CONSIGNES:
• A. Traduisez en anglais cette phrase du texte sur le restaurant Salitre : « Le concept est le suivant ; concocter des recettes méditerranéennes avec des influences internationales qui amènent de l’originalité aux assiettes. »
• B. Rédigez la suite du texte sur le restaurant Salitre, en commençant après sa dernière phrase.

EXTRAIT PRÉSENTÉ:
○ ○ ○ ○ ○
J’aime
énormément passer une soirée dans le quartier de Poble Nou qui permet toujours
de se retrouver principalement au milieu des locaux, avec une Rambla bien plus
agréable que celle que tout le monde connait, mais aussi de faire la découverte
de nouvelles adresses, car ce quartier voit en ce moment une explosion de
nouvelles tables les unes plus agréables que les autres. Les établissements
Poble Nou sont souvent un peu en dehors de ce show constant que propose la
plupart des tables du centre ville, ici on trouvera souvent de l’ambiance, de
la sincérité et de plus des prix bien moindres qu’au centre.
« Salitre »
c’est l’association de deux jumeaux canariens, Bruno et Sergio Morales, qui, il
y a peu de temps, ont décidé de s'allier avec Daniel Armenteros passé chez « ABaC »,
« El Hortensio » et La Cabra » de Madrid, pour ouvrir cette
enseigne. Bruno dans la salle, Sergio et Daniel se consacrent à la préparation
des plats à l’arrière. Le concept est le suivant ; concocter des recettes
méditerranéennes avec des influences internationales qui amènent de l’originalité
aux assiettes. Un nom qui signifie « Nitrate », un mot qui fait
référence aux caractères imprimés sur les bâtiments, sur les bateaux et autres objets
le long de la mer. Un mot qui transmet autant de fraîcheur, de
brise ou d'esprit de rue.
A deux pas
de la Rambla del Poblenou, une entrée plutôt inhabituelle pour un établissement
car cela ressemble plus à une galerie d’art. Vous verrez tout d’abord une fresque
murale de Nacho Eterno, un artiste multidisciplinaire basée à Barcelone,
travaillant sur l'illustration, le tatouage et le muralisme contemporain. Son
style évolue à travers une manière de faire cohérente, basée sur une esthétique
simple et spontanée avec des formes lisses et des couleurs minimales. Son
inspiration vient surtout des cultures anciennes : l'art autochtone
précolombien, péruvien, mexicain et africain est au cœur de son imaginaire.
Quelques tables extérieures devant, vous réalisez immédiatement que l’espace a
quelque chose de particulier, conçu pour accueillir tous les types de
clientèle, des groupes du plus petit au plus grand.
Une salle en
longueur agréablement rénovée en conservant un côté un peu industriel, des murs
de briques parfois apparents, des sections de mur qui combinent l'utilisation
du bois et du métal, des lumières style simple ampoules, mais tout est réalisé
avec beaucoup de goût et d’idées.
Sur l’un des
côtés de la salle, le bar avec derrière les cuisines. Bar qui a conservé une
section pour manger si on le désire.
○ ○ ○ ○ ○
DONNÉES BRUTES:
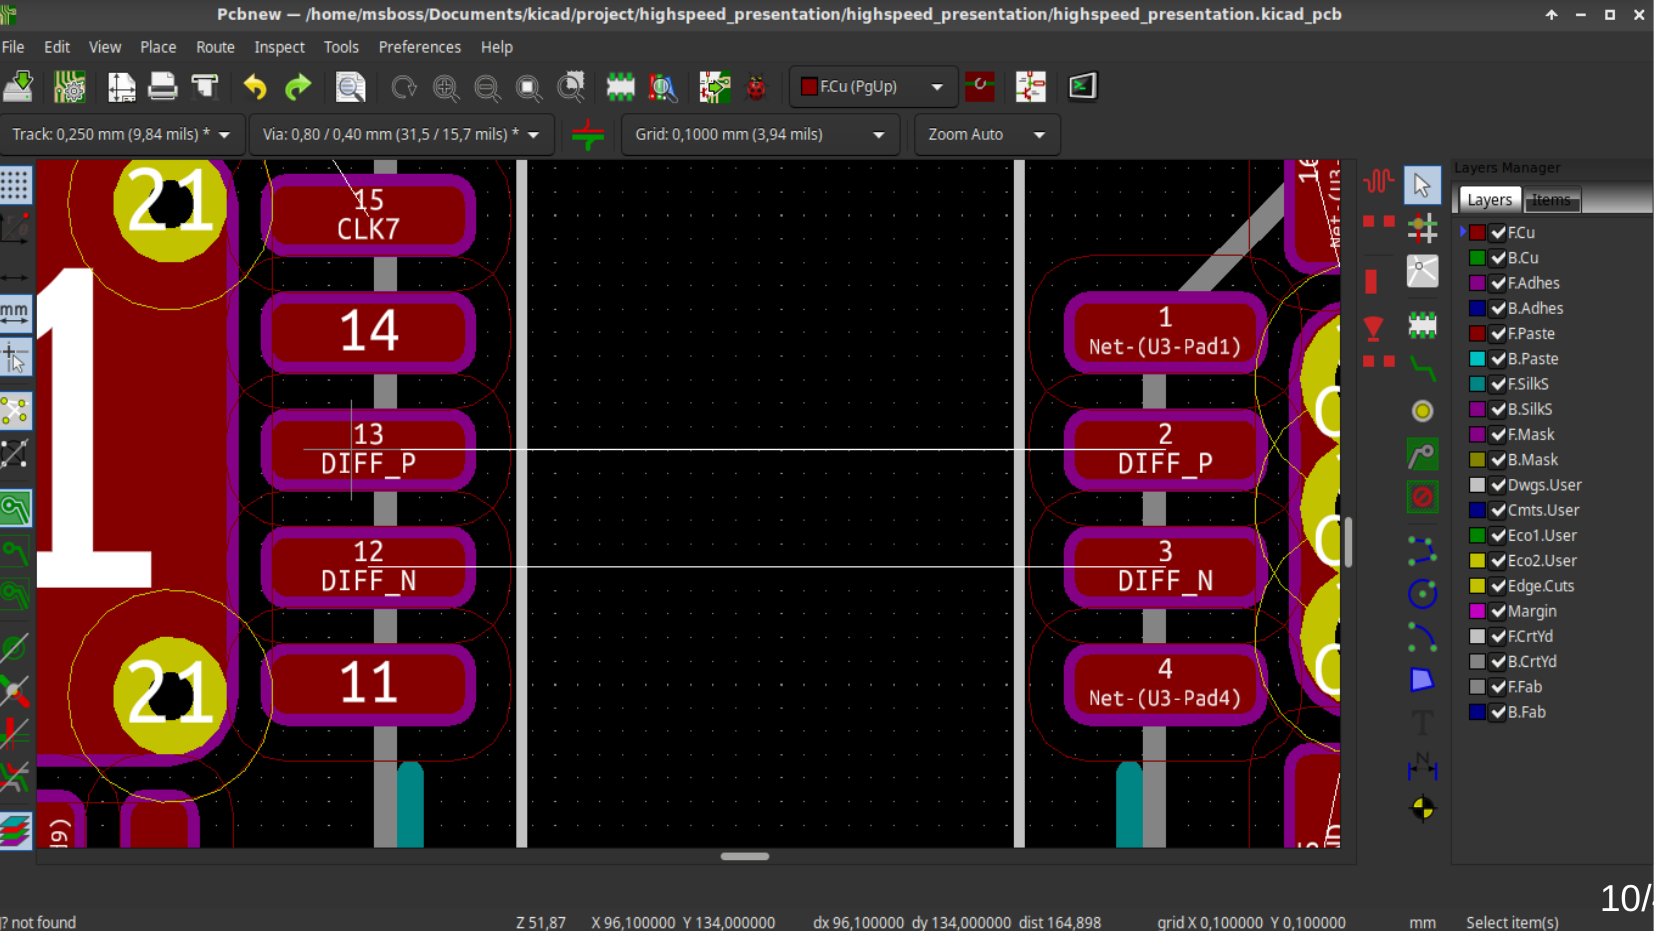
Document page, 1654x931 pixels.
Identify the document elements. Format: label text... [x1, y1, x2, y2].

picture [0, 0, 1654, 931]
text_box 1/46 [1515, 870, 1649, 927]
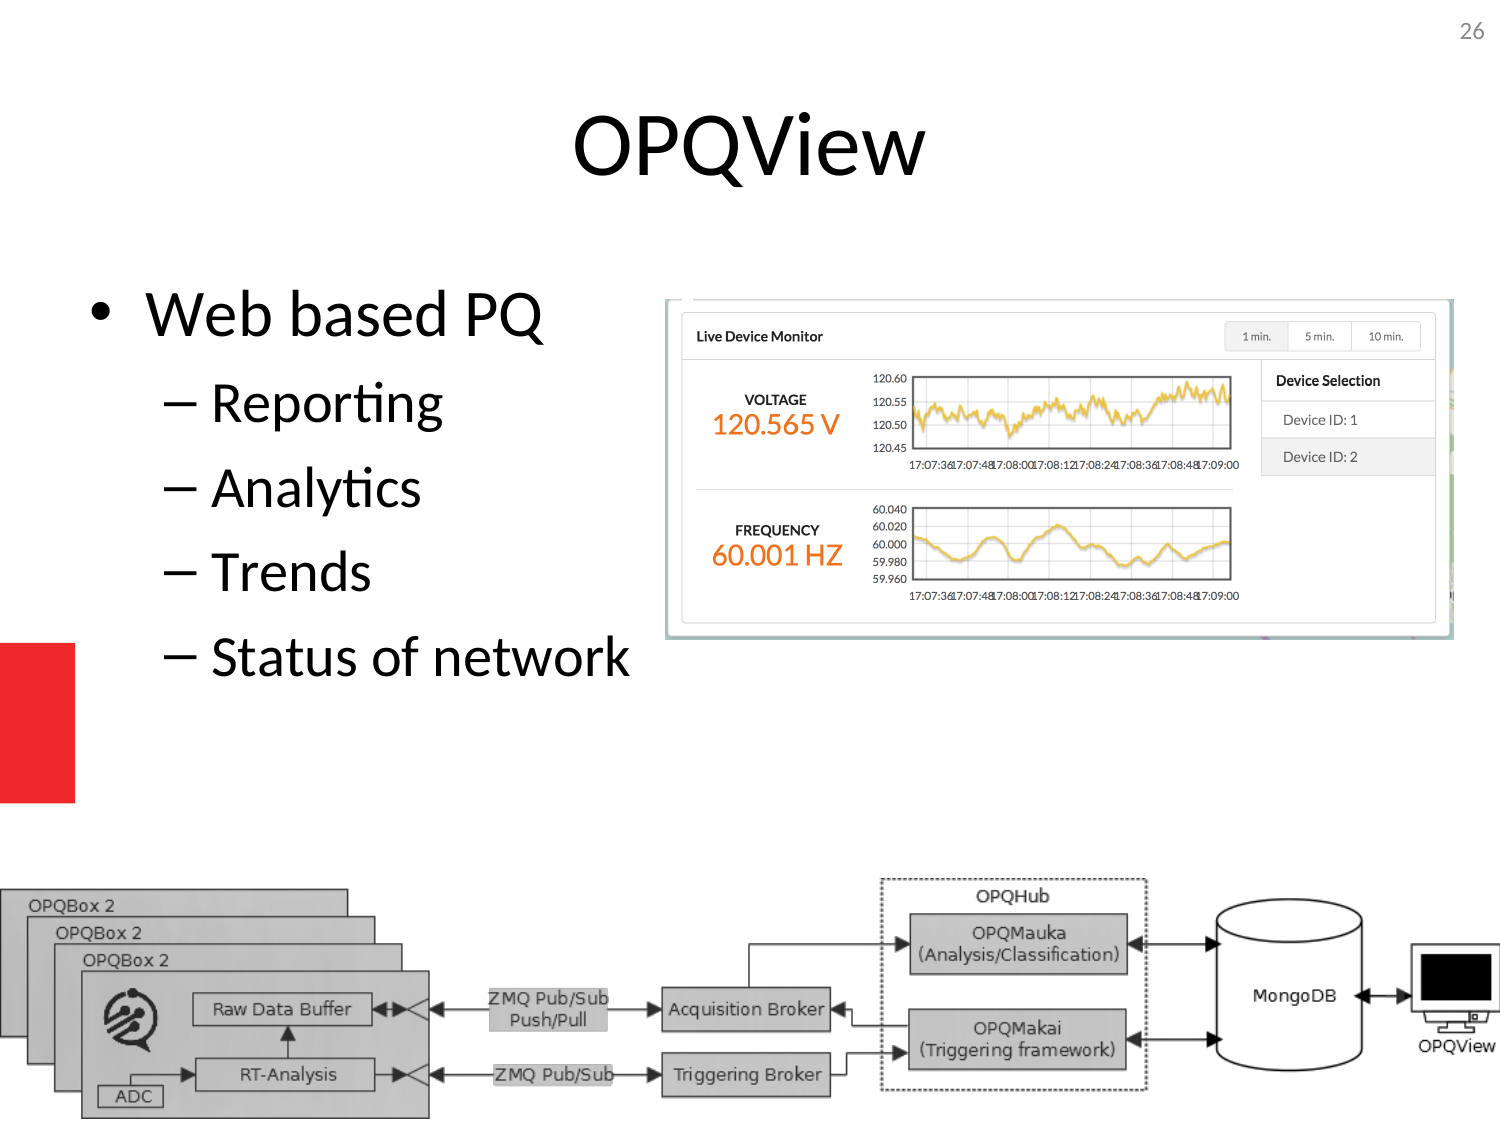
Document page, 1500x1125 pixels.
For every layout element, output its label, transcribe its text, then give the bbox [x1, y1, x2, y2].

text_box Web based PQ Reporting Analytics Trends Status of network [75, 262, 1426, 878]
picture [0, 878, 1500, 1119]
picture [665, 299, 1454, 640]
text_box <number> [1149, 0, 1500, 60]
text_box OPQView [75, 45, 1426, 233]
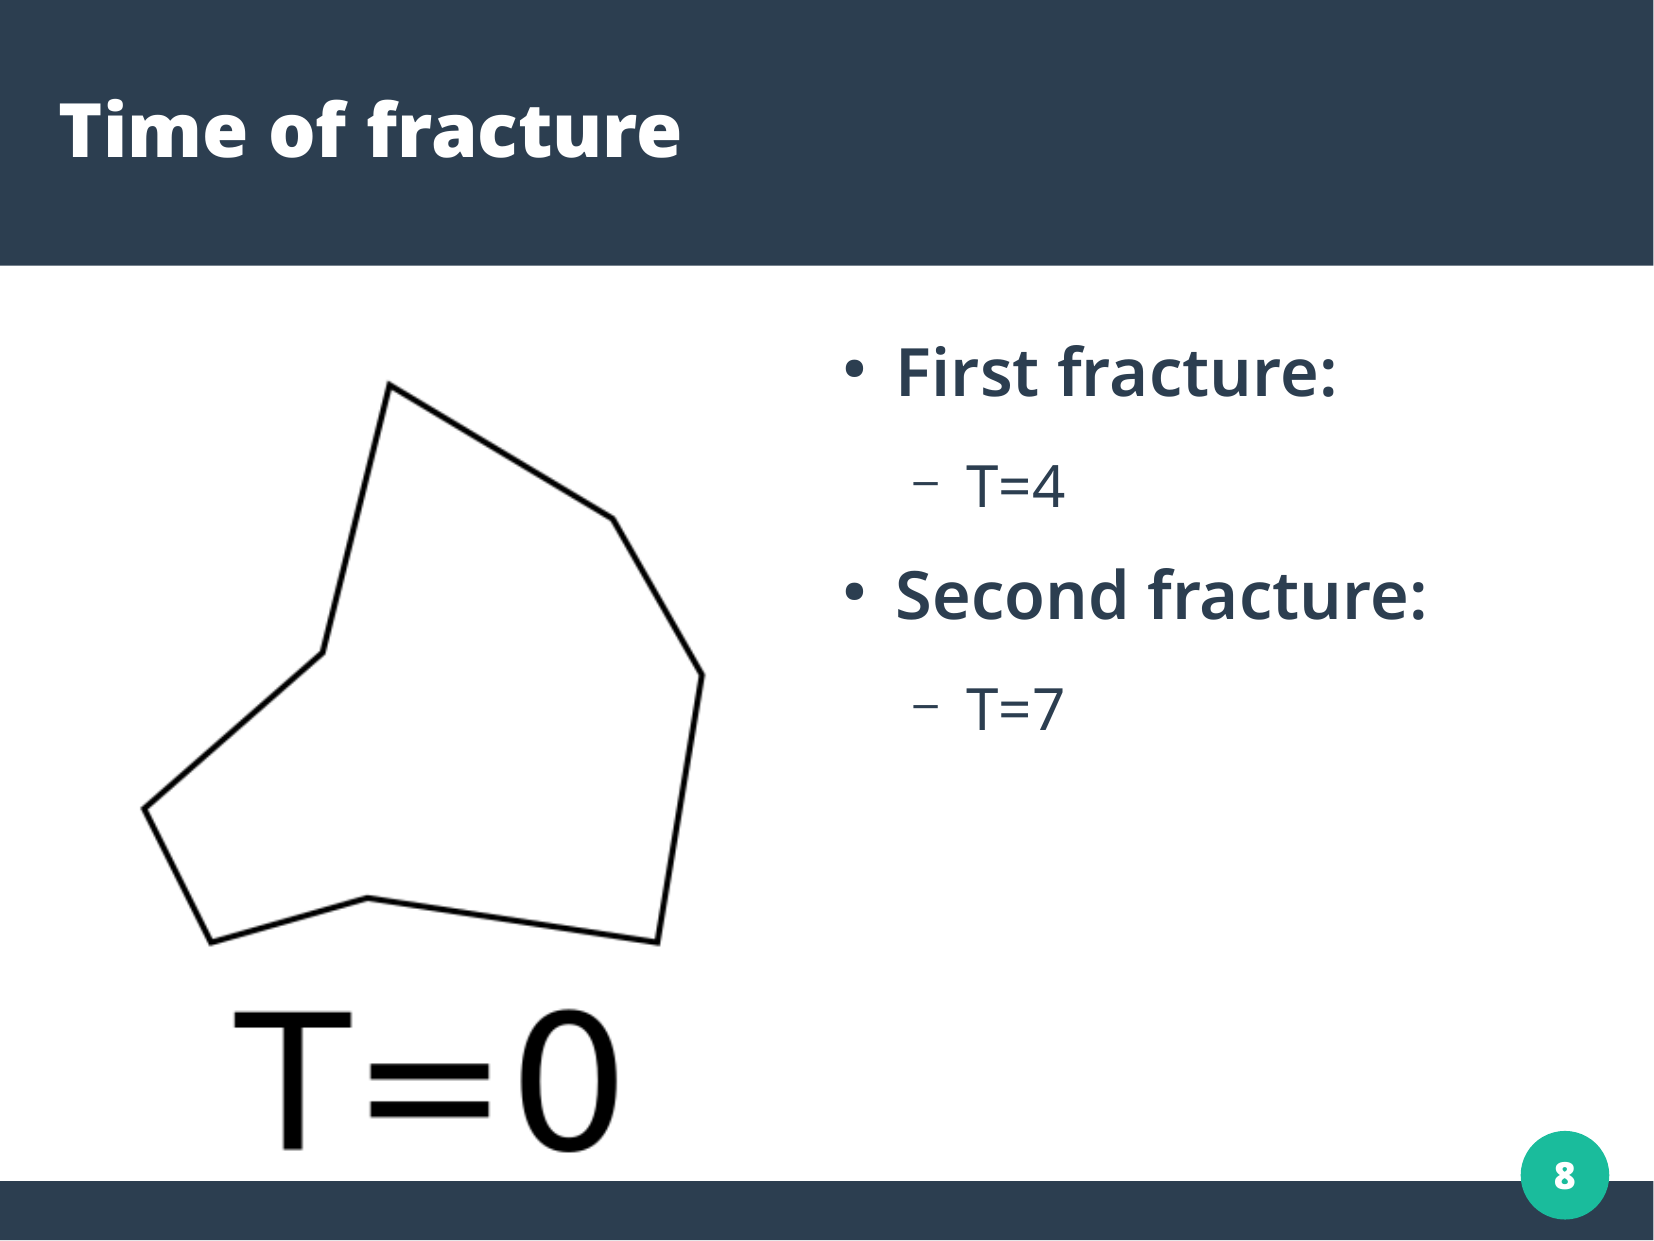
○ ○ ○ ○ ○
CORRIGÉ:
• A. The concept is as follows: to concoct Mediterranean recipes with international influences that bring originality to the plates.

• B.
La carte ne
fait pas plusieurs pages et propose une sélection de plats à se partager, puis
des sections pour ce qui est froid, ce qui vient de la terre, de la mer, ce qui
se mange avec les doigts, les riz et desserts. Des mets assez classiques,
certains avec un clin d’œil au Pérou, à l’Argentine ou à l’Italie. Il faut se
rappeler que ces communautés sont importantes à Barcelone, ce qui explique que
l’on trouve souvent ce type de cuisine sur les cartes de restaurants.
Une
première très bonne impression car la vaisselle est recherchée, toujours en
harmonie avec le met. La présentation est soignée, le tout est très tentant
sans même y avoir goûté. Nous prendrons tout d’abord des patacón de thon. Le
patacón, le tostón, le tachino, frit ou haché est un plat à base de morceaux de
bananes plantain vertes aplaties, traditionnels dans plusieurs pays d’Amérique
latine et des Caraïbes tels que la Colombie, Cuba, l’Équateur, Haïti, le
Honduras, le Nicaragua et la Costa. Rica, Panama, Porto Rico, République
dominicaine et Venezuela. Je ne sais pas
de quel pays il est inspiré mais nous retrouvons cette galette de banane frite,
de l’avocat, du thon découpé en sashimi, une probable sauce pimentée style
chipotle, des oignons rouges marinés, de la coriandre fraiche. On peut presser
un peu de citron vert sur le dessus si on le souhaite. Léger, frais, très
gourmand.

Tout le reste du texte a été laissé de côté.